Dr. Stanley’s career was rejuvenated in 2000 when his music was featured on the multiplatinum soundtrack of the film “O Brother, Where Art Thou?” His eerie, captivating recording of “O Death” won a Grammy for Best Male Country Vocal Performance, and it introduced him to a new generation of fans. He won a second Grammy for “Lost in the Lonesome Pines,” a bluegrass album he recorded with Jim Lauderdale. “He was the king of mountain soul and a force of nature,” said Lauderdale. “He left such a huge mark on the world. I think he really stands among the greatest musicians in any genre.”
Lauderdale and Buddy Miller produced Dr. Stanley’s final album, “Ralph Stanley and Friends: Man of Constant Sorrow.” The album, which was released in 2015, featured Dr. Stanley collaborating with artists ranging from bluegrass icon Del McCoury to country star Dierks Bentley to Americana duo Gillian Welch and David Rawlings.
“It was pretty overwhelming,” said Miller of the recording process. “There was no one that wasn’t in awe of his voice. He’s a soul singer. He got more out of one syllable than most of us get in a lifetime.”

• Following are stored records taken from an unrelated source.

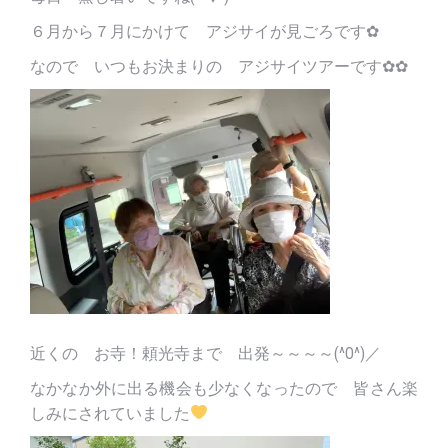
６月から７月にかけて アジサイが見ごろです✿
なので いつもお決まりの アジサイツアーです✿✿
近くの お寺！頼光寺まで 出発～～～～(^O^)／
なかなか外に出る機会も少なくなったので 皆さん楽
しみにされていました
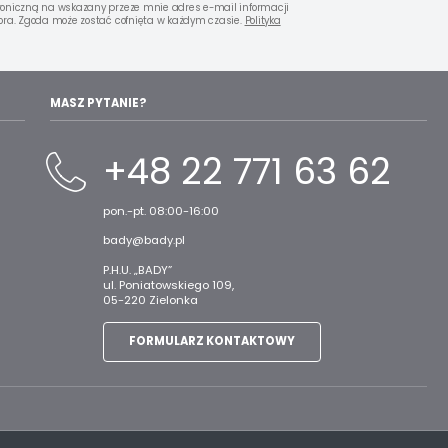
oniczną na wskazany przeze mnie adres e-mail informacji
ra. Zgoda może zostać cofnięta w każdym czasie.
Polityka
MASZ PYTANIE?
+48 22 771 63 62
pon.-pt. 08:00-16:00
bady@bady.pl
P.H.U. „BADY”
ul. Poniatowskiego 109,
05-220 Zielonka
FORMULARZ KONTAKTOWY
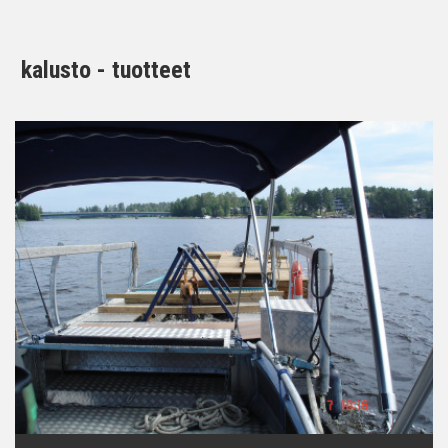
kalusto - tuotteet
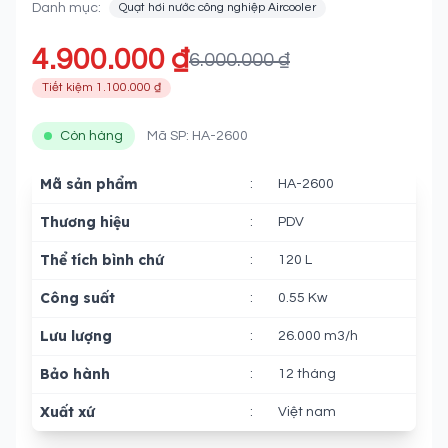
Danh mục:
Quạt hơi nước công nghiệp Aircooler
4.900.000 ₫
6.000.000 ₫
Tiết kiệm 1.100.000 ₫
Còn hàng
Mã SP: HA-2600
Mã sản phẩm
:
HA-2600
Thương hiệu
:
PDV
Thể tích bình chứ
:
120 L
Công suất
:
0.55 Kw
Lưu lượng
:
26.000 m3/h
Bảo hành
:
12 tháng
Xuất xứ
:
Việt nam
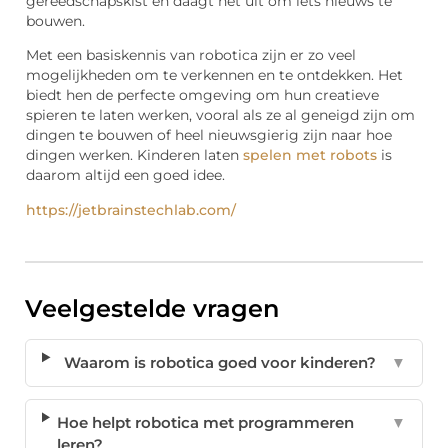
gereedschapskist en daagt het uit om iets nieuws te
bouwen.
Met een basiskennis van robotica zijn er zo veel
mogelijkheden om te verkennen en te ontdekken. Het
biedt hen de perfecte omgeving om hun creatieve
spieren te laten werken, vooral als ze al geneigd zijn om
dingen te bouwen of heel nieuwsgierig zijn naar hoe
dingen werken. Kinderen laten
spelen met robots
is
daarom altijd een goed idee.
https://jetbrainstechlab.com/
Veelgestelde vragen
Waarom is robotica goed voor kinderen?
▼
Hoe helpt robotica met programmeren
▼
leren?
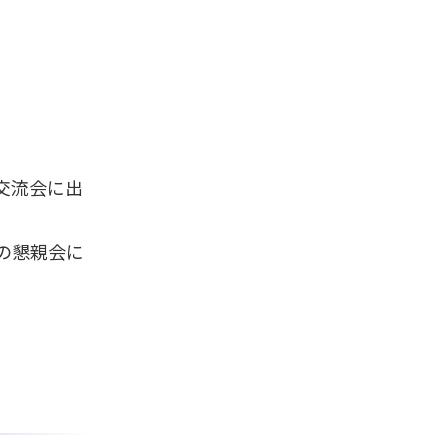
交流会に出
の懇親会に
。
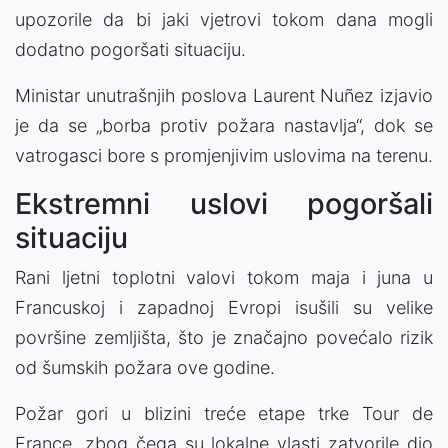
upozorile da bi jaki vjetrovi tokom dana mogli
dodatno pogoršati situaciju.
Ministar unutrašnjih poslova Laurent Nuñez izjavio
je da se „borba protiv požara nastavlja“, dok se
vatrogasci bore s promjenjivim uslovima na terenu.
Ekstremni uslovi pogoršali
situaciju
Rani ljetni toplotni valovi tokom maja i juna u
Francuskoj i zapadnoj Evropi isušili su velike
površine zemljišta, što je značajno povećalo rizik
od šumskih požara ove godine.
Požar gori u blizini treće etape trke Tour de
France, zbog čega su lokalne vlasti zatvorile dio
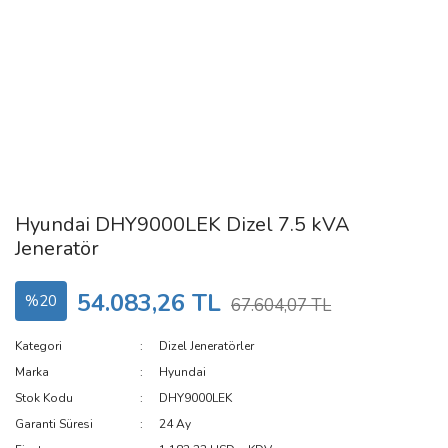
Hyundai DHY9000LEK Dizel 7.5 kVA
Jeneratör
54.083,26 TL
%20
67.604,07 TL
Kategori
Dizel Jeneratörler
Marka
Hyundai
Stok Kodu
DHY9000LEK
Garanti Süresi
24 Ay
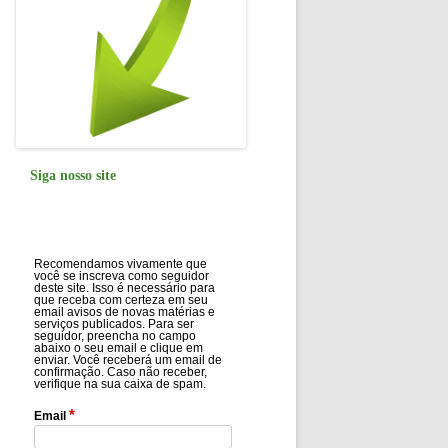
Siga nosso site
Recomendamos vivamente que
você se inscreva como seguidor
deste site. Isso é necessário para
que receba com certeza em seu
email avisos de novas matérias e
serviços publicados. Para ser
seguidor, preencha no campo
abaixo o seu email e clique em
enviar. Você receberá um email de
confirmação. Caso não receber,
verifique na sua caixa de spam.
*
Email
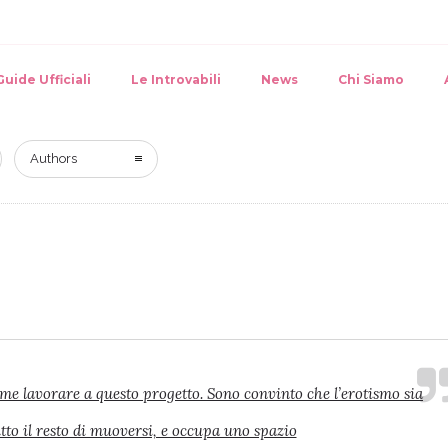
Guide Ufficiali
Le Introvabili
News
Chi Siamo
Authors
 me lavorare a questo progetto. Sono convinto che l’erotismo sia
tto il resto di muoversi, e occupa uno spazio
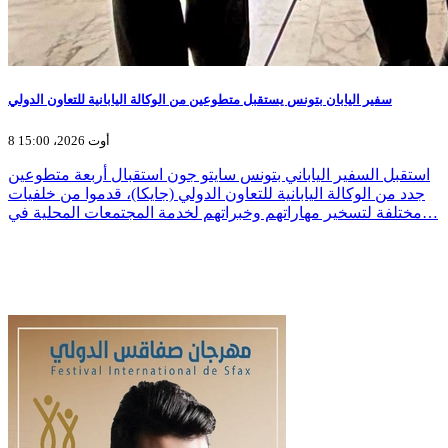
سفير اليابان بتونس يستقبل متطوعين من الوكالة اليابانية للتعاون الدولي
8 أوت 2026، 15:00
استقبل السفير الياباني بتونس سايتو جون استقبال أربعة متطوعين
جدد من الوكالة اليابانية للتعاون الدولي (جايكا)، قدموا من خلفيات
مختلفة لتسخير مهاراتهم وخبراتهم لخدمة المجتمعات المحلية في…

In 2000, he was named a Library of Congress Living Legend. He received the National Medal of the Arts in 2006, and in 2014 was named a fellow of the American Academy of Arts and Sciences. The Stanley Brothers’ “Rank Stranger” is part the Library of Congress’ National Recording Registry, a list of recordings that are culturally and historically important.
In his autobiography, Stanley wrote that when he celebrated his 50th anniversary in the music business, Bob Dylan sent him a telegram. Its final line: “You will live forever.”
Stanley is survived by his wife of nearly 48 years, Jimmi Stanley; his children, Lisa Stanley Marshall, Tonya Armes Stanley and Ralph Stanley II; grandchildren Nathan Stanley, Amber Meade Stanley, Evan Stout, Ashley Marshall, Alexis Marshall, Taylor Stanley and Ralph Stanley III; and great-grandchild Mckenzie Stanley
Funeral arrangements are unknown at this time.